En el presente ejercicio, la brújula de mi propósito me ha llevado al oriente andaluz. Con la idea de ganar Cabo de Gata, la costa a la ida y La Alpujarra y La Axarquía a la vuelta han puesto paisaje y paisanaje a unos días amables, plenos de hallazgos. Muchas son las recomendaciones que ahora ya podría hacerle al lector. Ese paraíso que está ahí, tan cerca, esconde tesoros magníficos, pueblitos de cuento, atardeceres de miel y gentes de una nobleza generosa y cabal.

Pero como a uno le duele lo que le duele, junto a tantas ventajas, voy a fijarme hoy en un inconveniente que es extensible, me parece, a toda Andalucía: vendemos mal, no hacemos verdadero aprecio de los regalos que poseemos, no ponemos correctamente en valor nuestro extensísimo patrimonio. Y no me refiero sólo a la locura de un litoral hiperexplotado y devaluado por la voracidad de un crecimiento depredador e insostenible. Hay joyas concretas que, comparadas con otras similares de nuestro propio país, aquí se exhiben francamente peor. Dos ejemplos me servirán para argumentar la queja: la cueva de Nerja y el Torcal de Antequera. La primera no es inferior en nada a la de El Soplao en Cantabria y sin embargo ésta, por el orden, por la exigencia de ser guiada, por sus instalaciones, por el soberbio acompañamiento audiovisual y por la ausencia de ese mercadeo zafio que estorba y resta, deja en quien la ve un impacto muy superior. Sobran, en la nuestra, fotógrafos de lance y falta la solemnidad que seguramente justifica el mayor coste de la visita.

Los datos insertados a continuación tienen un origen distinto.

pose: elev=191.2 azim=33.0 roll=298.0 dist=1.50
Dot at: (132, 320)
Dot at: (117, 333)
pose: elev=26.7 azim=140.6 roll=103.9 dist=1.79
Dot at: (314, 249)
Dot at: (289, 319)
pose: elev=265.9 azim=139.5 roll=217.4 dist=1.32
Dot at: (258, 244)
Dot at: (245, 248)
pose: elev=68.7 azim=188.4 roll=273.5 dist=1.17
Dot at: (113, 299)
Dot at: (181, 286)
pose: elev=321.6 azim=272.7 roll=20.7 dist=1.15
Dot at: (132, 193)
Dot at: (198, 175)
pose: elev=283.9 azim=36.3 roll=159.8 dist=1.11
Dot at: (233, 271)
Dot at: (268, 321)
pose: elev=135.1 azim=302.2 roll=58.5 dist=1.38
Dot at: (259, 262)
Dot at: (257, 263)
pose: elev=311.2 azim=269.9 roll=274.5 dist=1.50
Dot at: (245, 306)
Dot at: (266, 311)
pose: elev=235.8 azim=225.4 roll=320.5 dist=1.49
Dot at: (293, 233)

Lo del Torcal es un lastimoso misterio. Siendo sin duda el paraje kárstico más espectacular de España, apenas se anuncia. En la propia Antequera hay que preguntar para hallar el camino. Si te descuidas, te pasas. El acceso es gratuito. En la entrada, un centro de interpretación que gestiona -informadora, vendedora de recuerdos, camarera y limpiadora- una chica, por lo demás simpatiquísima, paradigma del pluriempleo. Nada que ver con la conquense Ciudad Encantada, de la que uno recibe cumplida noticia a doscientos kilómetros del sitio y en la que, previo pago, desde luego no contemplará mejores caprichos rocosos.

Eso, la incapacidad para averiguar que el paño, aun bueno, se vende mejor fuera del arca, nos está rezagando, aminora nuestras oportunidades y anula nuestras ventajas. Y en un mundo competitivo, constituye un gigantesco error que pronto penaremos con extrema dureza y nulo remedio.